### Problem description
Set down word for word the lines that begin the entries and run through the line containing "NUMBER | EMAIL |". Give nothing further.

### Records for this exercise
******
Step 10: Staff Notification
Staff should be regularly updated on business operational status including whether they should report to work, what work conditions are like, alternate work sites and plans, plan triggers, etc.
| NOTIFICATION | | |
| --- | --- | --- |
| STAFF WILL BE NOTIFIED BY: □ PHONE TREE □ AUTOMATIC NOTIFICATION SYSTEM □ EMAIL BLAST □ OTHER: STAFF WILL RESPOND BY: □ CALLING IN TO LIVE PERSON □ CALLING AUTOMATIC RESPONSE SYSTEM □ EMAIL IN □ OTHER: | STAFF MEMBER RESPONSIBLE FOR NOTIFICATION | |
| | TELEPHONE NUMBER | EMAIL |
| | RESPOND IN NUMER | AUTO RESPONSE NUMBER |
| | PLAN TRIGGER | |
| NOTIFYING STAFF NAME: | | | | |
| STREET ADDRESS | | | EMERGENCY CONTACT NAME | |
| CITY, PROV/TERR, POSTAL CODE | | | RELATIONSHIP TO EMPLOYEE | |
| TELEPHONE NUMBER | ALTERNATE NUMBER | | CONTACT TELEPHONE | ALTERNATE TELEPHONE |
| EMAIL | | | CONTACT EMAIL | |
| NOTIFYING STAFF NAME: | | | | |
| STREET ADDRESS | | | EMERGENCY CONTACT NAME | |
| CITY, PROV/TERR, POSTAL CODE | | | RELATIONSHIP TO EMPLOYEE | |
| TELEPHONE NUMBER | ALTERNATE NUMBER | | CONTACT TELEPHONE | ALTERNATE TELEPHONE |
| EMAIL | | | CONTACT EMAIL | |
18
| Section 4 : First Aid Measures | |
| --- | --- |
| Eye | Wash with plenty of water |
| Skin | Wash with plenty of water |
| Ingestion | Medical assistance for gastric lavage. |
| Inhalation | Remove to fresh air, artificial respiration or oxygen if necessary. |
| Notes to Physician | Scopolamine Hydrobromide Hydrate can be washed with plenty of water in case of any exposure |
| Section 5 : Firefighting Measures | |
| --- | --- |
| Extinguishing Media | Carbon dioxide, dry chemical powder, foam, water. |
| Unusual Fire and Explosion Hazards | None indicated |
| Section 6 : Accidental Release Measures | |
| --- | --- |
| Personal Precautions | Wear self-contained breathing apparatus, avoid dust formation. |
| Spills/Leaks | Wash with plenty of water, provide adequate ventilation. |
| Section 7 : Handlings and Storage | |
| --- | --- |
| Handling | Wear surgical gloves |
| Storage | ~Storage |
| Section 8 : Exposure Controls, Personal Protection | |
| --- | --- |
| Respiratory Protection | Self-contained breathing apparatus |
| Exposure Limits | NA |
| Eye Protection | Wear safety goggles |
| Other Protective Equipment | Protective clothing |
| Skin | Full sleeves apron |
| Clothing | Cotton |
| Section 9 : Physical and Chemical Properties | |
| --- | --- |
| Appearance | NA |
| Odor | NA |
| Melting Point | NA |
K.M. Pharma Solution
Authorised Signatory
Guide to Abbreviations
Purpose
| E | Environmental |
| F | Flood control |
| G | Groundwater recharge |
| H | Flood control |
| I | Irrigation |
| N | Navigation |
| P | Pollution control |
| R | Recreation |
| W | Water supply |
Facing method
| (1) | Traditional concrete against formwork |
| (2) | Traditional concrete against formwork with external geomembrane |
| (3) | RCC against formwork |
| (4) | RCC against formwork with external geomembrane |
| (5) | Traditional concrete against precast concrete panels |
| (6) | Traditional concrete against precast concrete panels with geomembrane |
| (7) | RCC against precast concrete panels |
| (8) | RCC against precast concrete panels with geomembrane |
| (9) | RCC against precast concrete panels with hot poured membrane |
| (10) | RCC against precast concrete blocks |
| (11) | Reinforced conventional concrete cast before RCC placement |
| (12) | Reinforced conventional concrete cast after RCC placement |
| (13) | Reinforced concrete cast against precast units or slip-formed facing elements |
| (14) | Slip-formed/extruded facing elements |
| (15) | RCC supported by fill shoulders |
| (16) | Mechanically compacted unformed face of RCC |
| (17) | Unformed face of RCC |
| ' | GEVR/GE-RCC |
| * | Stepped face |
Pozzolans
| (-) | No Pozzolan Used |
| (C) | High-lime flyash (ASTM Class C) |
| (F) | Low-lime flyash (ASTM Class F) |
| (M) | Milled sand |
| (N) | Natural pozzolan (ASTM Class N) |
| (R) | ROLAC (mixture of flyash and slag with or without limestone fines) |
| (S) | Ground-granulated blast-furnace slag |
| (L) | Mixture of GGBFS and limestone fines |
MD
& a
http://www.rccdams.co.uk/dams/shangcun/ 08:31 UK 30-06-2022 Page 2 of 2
******
### Result of the task
Step 10: Staff Notification
Staff should be regularly updated on business operational status including whether they should report to work, what work conditions are like, alternate work sites and plans, plan triggers, etc.
| NOTIFICATION | | |
| --- | --- | --- |
| STAFF WILL BE NOTIFIED BY: □ PHONE TREE □ AUTOMATIC NOTIFICATION SYSTEM □ EMAIL BLAST □ OTHER: STAFF WILL RESPOND BY: □ CALLING IN TO LIVE PERSON □ CALLING AUTOMATIC RESPONSE SYSTEM □ EMAIL IN □ OTHER: | STAFF MEMBER RESPONSIBLE FOR NOTIFICATION | |
| | TELEPHONE NUMBER | EMAIL |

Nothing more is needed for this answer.